Podría haber colgado con una evasiva pero quería saber algo más, dónde había terminado la cacería, el estado de la presa.

– ¿De dónde me hablas? -preguntó con la extraña sensación de que la mujer atenta frente a él comprendía, oía absolutamente todo.

– De un bar que queda frente a Tribunales. Tucumán y Talcahuano. El pibe está en la cúpula de este edificio, en el altillo que me dijiste. Vive con otro punto y una mina. Se dejó el bigote pero lo reconocí fácil… Me les metí adentro con el pretexto de revisar la antena y la instalación eléctrica.

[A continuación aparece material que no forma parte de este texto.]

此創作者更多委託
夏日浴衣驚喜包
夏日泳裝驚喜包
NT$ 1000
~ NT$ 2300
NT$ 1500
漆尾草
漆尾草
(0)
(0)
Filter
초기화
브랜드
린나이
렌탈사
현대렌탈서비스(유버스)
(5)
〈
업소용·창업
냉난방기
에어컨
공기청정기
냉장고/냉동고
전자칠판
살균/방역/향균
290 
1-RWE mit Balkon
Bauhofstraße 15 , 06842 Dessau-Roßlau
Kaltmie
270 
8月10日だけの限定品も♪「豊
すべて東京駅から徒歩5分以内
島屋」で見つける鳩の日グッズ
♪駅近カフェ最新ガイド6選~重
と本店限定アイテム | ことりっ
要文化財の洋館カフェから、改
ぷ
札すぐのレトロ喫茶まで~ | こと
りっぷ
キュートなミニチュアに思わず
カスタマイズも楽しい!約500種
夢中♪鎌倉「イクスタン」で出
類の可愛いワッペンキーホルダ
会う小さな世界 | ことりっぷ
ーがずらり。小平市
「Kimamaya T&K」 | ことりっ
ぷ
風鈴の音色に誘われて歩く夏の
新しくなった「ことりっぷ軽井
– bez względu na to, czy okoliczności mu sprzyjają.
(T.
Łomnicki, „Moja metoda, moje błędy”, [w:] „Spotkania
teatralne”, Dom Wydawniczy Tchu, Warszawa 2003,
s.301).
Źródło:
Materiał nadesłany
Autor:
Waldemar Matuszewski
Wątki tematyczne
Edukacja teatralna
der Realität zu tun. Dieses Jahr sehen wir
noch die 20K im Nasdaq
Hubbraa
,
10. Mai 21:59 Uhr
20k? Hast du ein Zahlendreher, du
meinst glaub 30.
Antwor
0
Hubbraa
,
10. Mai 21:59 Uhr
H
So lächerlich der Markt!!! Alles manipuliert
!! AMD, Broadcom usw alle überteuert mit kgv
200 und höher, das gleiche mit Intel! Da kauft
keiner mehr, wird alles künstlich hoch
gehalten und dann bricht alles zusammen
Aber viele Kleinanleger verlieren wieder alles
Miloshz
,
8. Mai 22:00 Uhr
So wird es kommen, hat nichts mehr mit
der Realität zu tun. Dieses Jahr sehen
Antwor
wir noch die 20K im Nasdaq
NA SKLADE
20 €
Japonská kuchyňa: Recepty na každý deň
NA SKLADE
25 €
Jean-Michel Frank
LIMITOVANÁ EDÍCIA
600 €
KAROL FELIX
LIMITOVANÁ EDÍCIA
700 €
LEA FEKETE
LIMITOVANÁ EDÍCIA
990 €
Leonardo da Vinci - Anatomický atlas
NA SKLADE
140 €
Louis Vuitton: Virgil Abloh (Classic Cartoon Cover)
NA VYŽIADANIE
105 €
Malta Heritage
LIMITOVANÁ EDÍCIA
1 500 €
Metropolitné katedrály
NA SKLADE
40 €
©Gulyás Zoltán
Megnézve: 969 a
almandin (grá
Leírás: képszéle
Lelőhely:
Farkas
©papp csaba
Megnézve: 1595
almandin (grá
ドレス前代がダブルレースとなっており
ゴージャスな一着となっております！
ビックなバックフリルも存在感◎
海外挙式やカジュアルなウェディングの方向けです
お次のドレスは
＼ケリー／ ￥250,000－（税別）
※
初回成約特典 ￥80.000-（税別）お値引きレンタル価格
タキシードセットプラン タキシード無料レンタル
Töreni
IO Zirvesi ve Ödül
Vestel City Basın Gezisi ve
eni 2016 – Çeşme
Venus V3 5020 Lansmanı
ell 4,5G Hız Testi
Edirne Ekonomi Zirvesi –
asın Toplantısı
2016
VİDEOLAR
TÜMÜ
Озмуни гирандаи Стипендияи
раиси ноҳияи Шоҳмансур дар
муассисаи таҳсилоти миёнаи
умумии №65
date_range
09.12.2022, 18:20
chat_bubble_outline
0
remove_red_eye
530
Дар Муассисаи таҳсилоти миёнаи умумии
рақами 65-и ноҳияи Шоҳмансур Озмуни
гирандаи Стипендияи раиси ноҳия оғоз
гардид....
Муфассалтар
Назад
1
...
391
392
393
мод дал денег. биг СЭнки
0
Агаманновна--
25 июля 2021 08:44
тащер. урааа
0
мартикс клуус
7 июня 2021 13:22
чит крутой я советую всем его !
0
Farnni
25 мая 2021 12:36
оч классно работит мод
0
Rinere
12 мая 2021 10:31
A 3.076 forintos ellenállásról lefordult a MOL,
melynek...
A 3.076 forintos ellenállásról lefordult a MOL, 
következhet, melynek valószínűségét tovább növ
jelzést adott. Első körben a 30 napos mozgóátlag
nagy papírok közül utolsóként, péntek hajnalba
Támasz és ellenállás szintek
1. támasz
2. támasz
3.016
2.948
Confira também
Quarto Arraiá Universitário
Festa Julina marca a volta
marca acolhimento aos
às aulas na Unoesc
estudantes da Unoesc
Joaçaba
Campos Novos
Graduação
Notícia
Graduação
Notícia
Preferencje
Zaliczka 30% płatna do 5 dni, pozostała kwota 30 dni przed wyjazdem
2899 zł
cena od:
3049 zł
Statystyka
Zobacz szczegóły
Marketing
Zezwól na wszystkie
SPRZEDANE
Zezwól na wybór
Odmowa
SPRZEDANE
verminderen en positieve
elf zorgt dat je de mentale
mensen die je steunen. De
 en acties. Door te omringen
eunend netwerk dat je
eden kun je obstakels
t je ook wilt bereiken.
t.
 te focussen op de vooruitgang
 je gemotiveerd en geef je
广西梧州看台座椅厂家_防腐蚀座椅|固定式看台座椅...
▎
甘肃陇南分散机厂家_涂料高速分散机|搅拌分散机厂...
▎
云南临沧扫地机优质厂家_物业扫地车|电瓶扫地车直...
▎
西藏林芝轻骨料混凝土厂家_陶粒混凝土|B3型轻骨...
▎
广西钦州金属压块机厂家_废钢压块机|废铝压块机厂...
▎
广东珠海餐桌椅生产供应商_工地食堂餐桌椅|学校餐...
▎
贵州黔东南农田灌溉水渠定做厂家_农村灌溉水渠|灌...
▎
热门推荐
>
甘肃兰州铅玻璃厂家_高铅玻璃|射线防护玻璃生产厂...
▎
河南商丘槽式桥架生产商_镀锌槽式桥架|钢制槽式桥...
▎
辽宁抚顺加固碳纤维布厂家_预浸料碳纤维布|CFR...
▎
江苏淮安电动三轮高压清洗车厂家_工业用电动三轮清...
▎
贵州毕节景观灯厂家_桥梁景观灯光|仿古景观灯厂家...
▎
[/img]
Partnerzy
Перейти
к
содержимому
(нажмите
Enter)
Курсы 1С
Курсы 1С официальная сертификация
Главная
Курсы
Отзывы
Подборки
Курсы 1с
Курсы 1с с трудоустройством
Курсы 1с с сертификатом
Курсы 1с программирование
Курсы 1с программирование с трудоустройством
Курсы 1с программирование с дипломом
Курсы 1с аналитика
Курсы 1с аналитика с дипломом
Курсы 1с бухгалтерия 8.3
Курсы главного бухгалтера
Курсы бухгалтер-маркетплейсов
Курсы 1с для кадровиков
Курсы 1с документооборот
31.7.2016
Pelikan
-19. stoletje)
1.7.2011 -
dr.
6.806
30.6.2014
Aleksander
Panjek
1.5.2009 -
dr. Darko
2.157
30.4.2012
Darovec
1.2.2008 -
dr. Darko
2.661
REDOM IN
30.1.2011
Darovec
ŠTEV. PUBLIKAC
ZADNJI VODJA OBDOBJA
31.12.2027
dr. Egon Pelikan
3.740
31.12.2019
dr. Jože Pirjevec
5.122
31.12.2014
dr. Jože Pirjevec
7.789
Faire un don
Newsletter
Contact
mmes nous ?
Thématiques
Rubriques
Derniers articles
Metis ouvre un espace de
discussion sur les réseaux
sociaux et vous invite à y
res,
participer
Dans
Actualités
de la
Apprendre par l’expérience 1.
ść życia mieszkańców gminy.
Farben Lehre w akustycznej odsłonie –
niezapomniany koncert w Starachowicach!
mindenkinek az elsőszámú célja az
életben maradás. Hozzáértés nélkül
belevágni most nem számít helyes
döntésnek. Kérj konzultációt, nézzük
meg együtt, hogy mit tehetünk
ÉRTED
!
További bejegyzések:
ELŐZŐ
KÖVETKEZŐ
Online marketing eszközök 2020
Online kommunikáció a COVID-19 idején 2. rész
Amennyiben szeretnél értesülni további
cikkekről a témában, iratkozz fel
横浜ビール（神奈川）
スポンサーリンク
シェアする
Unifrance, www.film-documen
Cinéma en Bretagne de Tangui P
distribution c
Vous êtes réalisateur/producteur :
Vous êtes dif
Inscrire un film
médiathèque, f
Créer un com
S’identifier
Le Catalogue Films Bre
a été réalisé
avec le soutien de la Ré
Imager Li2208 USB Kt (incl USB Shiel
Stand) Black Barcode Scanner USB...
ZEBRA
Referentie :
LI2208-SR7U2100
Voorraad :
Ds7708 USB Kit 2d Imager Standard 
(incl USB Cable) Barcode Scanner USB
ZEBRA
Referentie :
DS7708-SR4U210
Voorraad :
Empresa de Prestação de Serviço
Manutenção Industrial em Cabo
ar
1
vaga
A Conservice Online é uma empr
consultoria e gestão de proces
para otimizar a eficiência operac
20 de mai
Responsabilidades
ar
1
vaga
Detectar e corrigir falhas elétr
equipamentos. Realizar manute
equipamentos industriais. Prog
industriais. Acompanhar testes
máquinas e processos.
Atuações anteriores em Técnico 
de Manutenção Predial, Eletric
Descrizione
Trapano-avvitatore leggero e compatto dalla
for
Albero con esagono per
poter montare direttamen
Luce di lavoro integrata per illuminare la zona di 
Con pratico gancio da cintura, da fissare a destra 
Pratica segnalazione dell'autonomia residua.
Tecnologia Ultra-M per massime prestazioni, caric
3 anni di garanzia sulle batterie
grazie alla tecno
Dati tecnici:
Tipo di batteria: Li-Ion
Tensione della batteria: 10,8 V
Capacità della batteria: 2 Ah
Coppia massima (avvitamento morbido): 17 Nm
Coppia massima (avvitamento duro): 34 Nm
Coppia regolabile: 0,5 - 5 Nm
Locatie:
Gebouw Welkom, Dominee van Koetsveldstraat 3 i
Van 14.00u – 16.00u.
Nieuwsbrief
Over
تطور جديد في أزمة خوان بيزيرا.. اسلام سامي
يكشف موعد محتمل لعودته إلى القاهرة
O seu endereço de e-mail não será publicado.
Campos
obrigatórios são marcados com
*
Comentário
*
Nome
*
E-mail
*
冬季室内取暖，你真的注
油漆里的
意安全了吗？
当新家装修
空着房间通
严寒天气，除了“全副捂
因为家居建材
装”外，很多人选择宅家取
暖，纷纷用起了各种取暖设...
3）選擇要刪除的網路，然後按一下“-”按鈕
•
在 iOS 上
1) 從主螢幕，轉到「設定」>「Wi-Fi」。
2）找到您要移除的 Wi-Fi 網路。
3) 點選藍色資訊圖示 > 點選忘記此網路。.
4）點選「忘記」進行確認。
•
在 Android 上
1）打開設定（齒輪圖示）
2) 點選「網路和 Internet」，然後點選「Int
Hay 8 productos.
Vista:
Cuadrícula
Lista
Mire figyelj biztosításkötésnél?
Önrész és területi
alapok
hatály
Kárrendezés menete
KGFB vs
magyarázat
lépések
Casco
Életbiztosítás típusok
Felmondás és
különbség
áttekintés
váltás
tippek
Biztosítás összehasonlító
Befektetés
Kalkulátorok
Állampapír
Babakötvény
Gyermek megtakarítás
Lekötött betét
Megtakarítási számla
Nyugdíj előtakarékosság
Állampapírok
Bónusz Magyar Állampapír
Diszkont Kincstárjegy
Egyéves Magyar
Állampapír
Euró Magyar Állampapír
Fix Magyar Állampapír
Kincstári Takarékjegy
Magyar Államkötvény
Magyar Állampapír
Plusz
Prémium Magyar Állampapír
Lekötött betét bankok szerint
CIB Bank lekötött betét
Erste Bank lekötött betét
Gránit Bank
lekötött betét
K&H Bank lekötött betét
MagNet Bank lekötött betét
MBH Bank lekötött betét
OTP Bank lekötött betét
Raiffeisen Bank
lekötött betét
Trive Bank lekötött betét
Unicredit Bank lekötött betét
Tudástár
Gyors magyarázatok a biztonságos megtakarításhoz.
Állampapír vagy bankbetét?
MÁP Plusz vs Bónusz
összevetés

Etchenaik se lo imaginó con la valijita azul de lata, el mameluco y el tono casual que habría improvisado. Sintió un vago estremecimiento de ternura.

– Quédate ahí, en media hora estoy con vos.

Tony hizo un comentario acerca de su aptitud profesional y colgó. Etchenaik siguió con el tubo en la mano.

– No creo que la mujer sea tan estúpida como para engañarlo al lado de su casa. Debe haber algún error -dijo.

Durante la pausa siguiente giró el sillón, que quedó paralelo al escritorio, y se rió fuerte. Justina Huergo intentaba vanamente encontrarse con su mirada.

– Noooo -improvisó el veterano a la línea vacía.

Mantenía un aire displicente que se supone deben tener los periodistas de película.

– Bueno, entendido -dijo finalmente luego de otra risita-. En media hora te veo. Hasta luego.

Cuando colgó lo esperaba el rostro ansioso de ella.

– ¿Alguna novedad de Vicentito?

– No, otro asunto: buscar pruebas de adulterio.

Nancy se retrajo y Etchenaik insistió, divertido:

– Es el tipo de trabajo más frecuente: seguimientos, pesquisas, vigilancia conyugal. El detective privado que descubre crímenes antes que la policía o encuentra las joyas y seduce a la muchacha son cosas de la peor literatura. La realidad es ésta: una oficina, un teléfono y la espera del cliente como en cualquier boliche. Además del riesgo de quedar con un ojo menos o un hueso roto.

Pero la dama no parecía dispuesta a escuchar el balance de riesgos y beneficios de una profesión tan estúpida.

– ¿Y lo de mi hijo?

Ya no había restos de temblores ni llantos.